Long d = queries.getShape().get(queries.getShape().dimension() - 1);
// Swap the last two dimensions of keys and perform batchDot
NDArray scores = queries.batchDot(keys.swapAxes(1, 2)).div(Math.sqrt(d));
attentionWeights = maskedSoftmax(scores, validLens);
NDList list = dropout.forward(ps, new NDList(attentionWeights), training, params);
return new NDList(list.head().batchDot(values));
}

@Override
public Shape[] getOutputShapes(Shape[] inputShapes) {
throw new UnsupportedOperationException("Not implemented");
}

@Override
public void initializeChildBlocks(
NDManager manager, DataType dataType, Shape... inputShapes) {
try (NDManager sub = manager.newSubManager()) {
NDArray queries = sub.zeros(inputShapes[0], dataType);
NDArray keys = sub.zeros(inputShapes[1], dataType);
NDArray scores = queries.batchDot(keys.swapAxes(1, 2));
dropout.initialize(manager, dataType, scores.getShape());
}
}
}


To demonstrate the above DotProductAttention class, we use the same keys, values, and valid lengths from the earlier toy example for additive attention. For the dot product operation, we make the feature size of queries the same as that of keys.

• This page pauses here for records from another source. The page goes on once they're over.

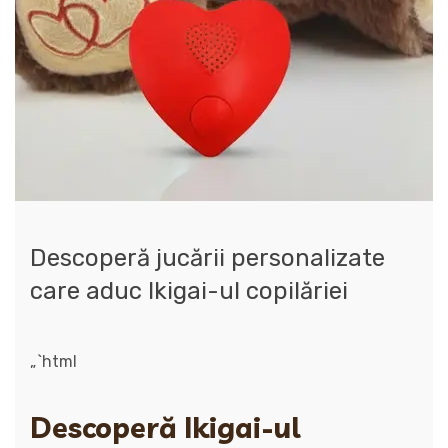
Descoperă jucării personalizate
care aduc Ikigai-ul copilăriei
„`html
Descoperă Ikigai-ul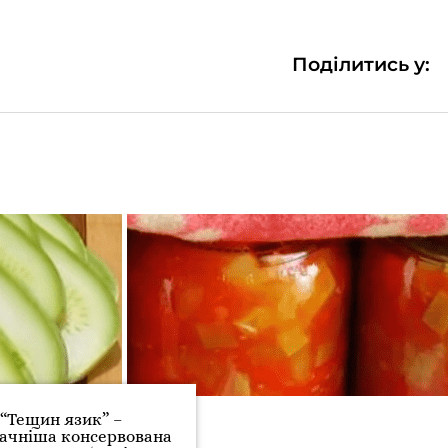
Поділитись у:
“Тещин язик” –
ачніша консервована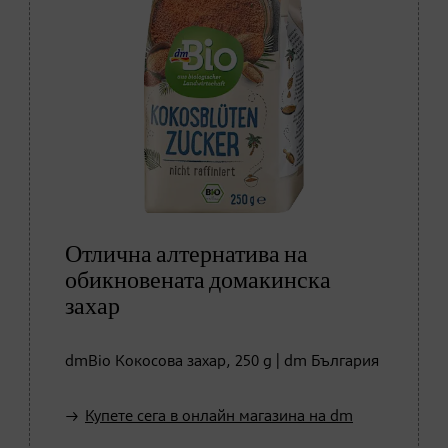
Отлична алтернатива на
обикновената домакинска
захар
dmBio Кокосова захар, 250 g | dm България
Купете сега в онлайн магазина на dm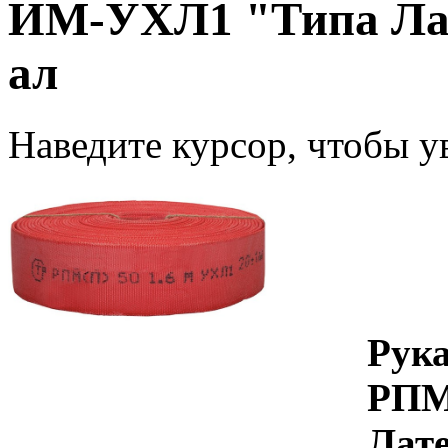
ИМ-УХЛ1 "Типа Лат
ал
Наведите курсор, чтобы у
Рук
РПМ
Лате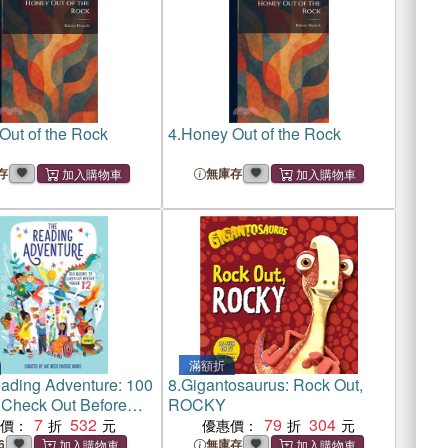
Out of the Rock
4.
Honey Out of the Rock
存
無庫存
滿額折
ading Adventure: 100
8.
Gigantosaurus: Rock Out,
 Check Out Before
ROCKY
2
7
532
79
304
惠價：
優惠價：
6
無庫存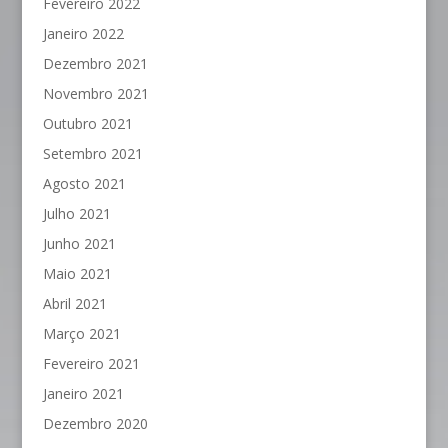
Fevereiro 2022
Janeiro 2022
Dezembro 2021
Novembro 2021
Outubro 2021
Setembro 2021
Agosto 2021
Julho 2021
Junho 2021
Maio 2021
Abril 2021
Março 2021
Fevereiro 2021
Janeiro 2021
Dezembro 2020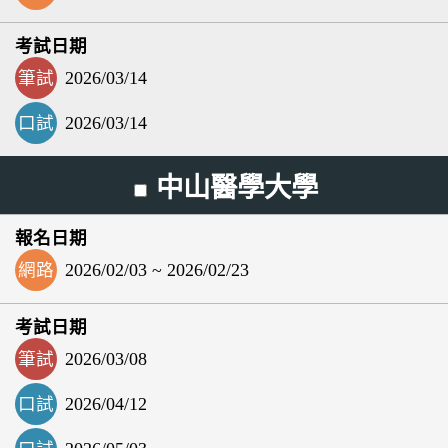
筆試
2026/03/14
口試
2026/03/14
中山醫學大學
網路
2026/02/03 ~ 2026/02/23
筆試
2026/03/08
口試
2026/04/12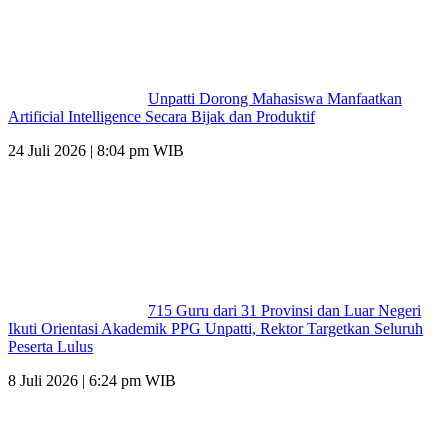
Unpatti Dorong Mahasiswa Manfaatkan
Artificial Intelligence Secara Bijak dan Produktif
24 Juli 2026 | 8:04 pm WIB
715 Guru dari 31 Provinsi dan Luar Negeri
Ikuti Orientasi Akademik PPG Unpatti, Rektor Targetkan Seluruh
Peserta Lulus
8 Juli 2026 | 6:24 pm WIB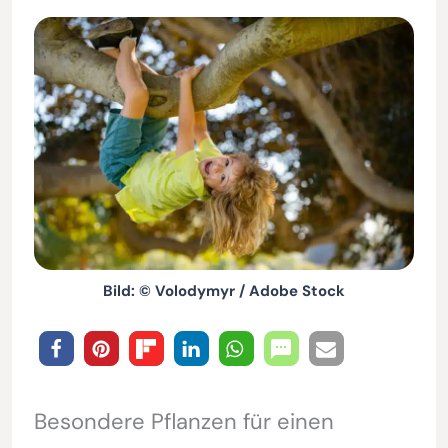
Bild: © Volodymyr / Adobe Stock
Besondere Pflanzen für einen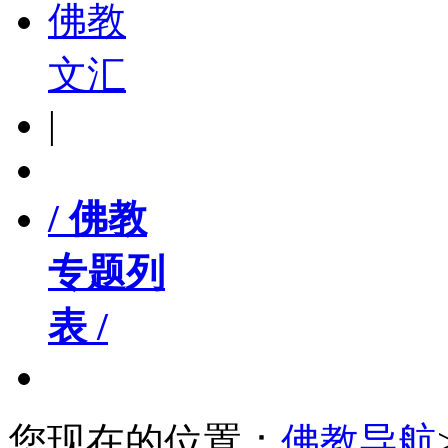
佛教
文汇
|
/ 佛教
专题列
表 /
您现在的位置：
佛教导航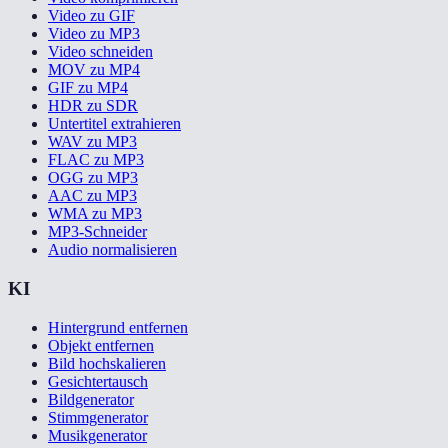
Video zu GIF
Video zu MP3
Video schneiden
MOV zu MP4
GIF zu MP4
HDR zu SDR
Untertitel extrahieren
WAV zu MP3
FLAC zu MP3
OGG zu MP3
AAC zu MP3
WMA zu MP3
MP3-Schneider
Audio normalisieren
KI
Hintergrund entfernen
Objekt entfernen
Bild hochskalieren
Gesichtertausch
Bildgenerator
Stimmgenerator
Musikgenerator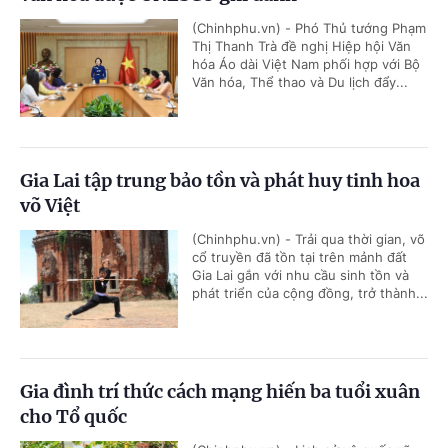
(Chinhphu.vn) - Phó Thủ tướng Phạm
Thị Thanh Trà đề nghị Hiệp hội Văn
hóa Áo dài Việt Nam phối hợp với Bộ
Văn hóa, Thể thao và Du lịch đẩy...
Gia Lai tập trung bảo tồn và phát huy tinh hoa
võ Việt
(Chinhphu.vn) - Trải qua thời gian, võ
cổ truyền đã tồn tại trên mảnh đất
Gia Lai gắn với nhu cầu sinh tồn và
phát triển của cộng đồng, trở thành...
Gia đình trí thức cách mạng hiến ba tuổi xuân
cho Tổ quốc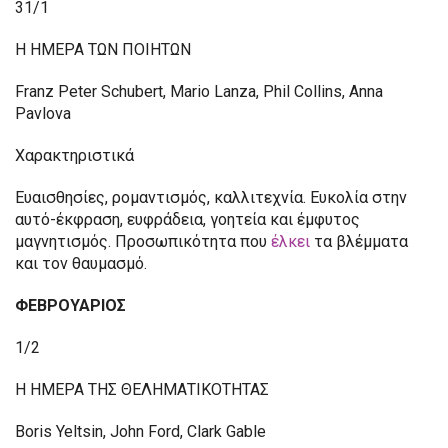
31/1
Η ΗΜΕΡΑ ΤΩΝ ΠΟΙΗΤΩΝ
Franz Peter Schubert, Mario Lanza, Phil Collins, Anna
Pavlova
Χαρακτηριστικά
Ευαισθησίες, ρομαντισμός, καλλιτεχνία. Ευκολία στην
αυτό-έκφραση, ευφράδεια, γοητεία και έμφυτος
μαγνητισμός. Προσωπικότητα που
έλκει
τα βλέμματα
και τον θαυμασμό.
ΦΕΒΡΟΥΑΡΙΟΣ
1/2
Η ΗΜΕΡΑ ΤΗΣ ΘΕΛΗΜΑΤΙΚΟΤΗΤΑΣ
Boris Yeltsin, John Ford, Clark Gable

queries = manager.randomNormal(0, 1, new Shape(2, 1, 2), DataType.FLOAT32);
DotProductAttention productAttention = new DotProductAttention(0.5f);
input = new NDList(queries, keys, values, validLens);
productAttention.initialize(manager, DataType.FLOAT32, input.getShapes());
productAttention.forward(ps, input, false).head();

ND: (2, 1, 4) gpu(0) float32
[[[ 2.,  3.,  4.,  5.],
],
[[10., 11., 12., 13.],
],
]


Same as in the additive attention demonstration, since keys contains the same element that cannot be differentiated by any query, uniform attention weights are obtained.

PlotUtils.showHeatmaps(
productAttention.attentionWeights.reshape(1, 1, 2, 10),
"Keys",
"Queries",
new String[] {""},
500,
700);


## 10.2.4. Summary¶

• We can compute the output of attention pooling as a weighted average of values, where different choices of the attention scoring function lead to different behaviors of attention pooling.

• When queries and keys are vectors of different lengths, we can use the additive attention scoring function. When they are the same, the scaled dot-product attention scoring function is more computationally efficient.

## 10.2.5. Exercises¶

1. Modify keys in the toy example and visualize attention weights. Do additive attention and scaled dot-product attention still output the same attention weights? Why or why not?

2. Using matrix multiplications only, can you design a new scoring function for queries and keys with different vector lengths?

3. When queries and keys have the same vector length, is vector summation a better design than dot product for the scoring function? Why or why not?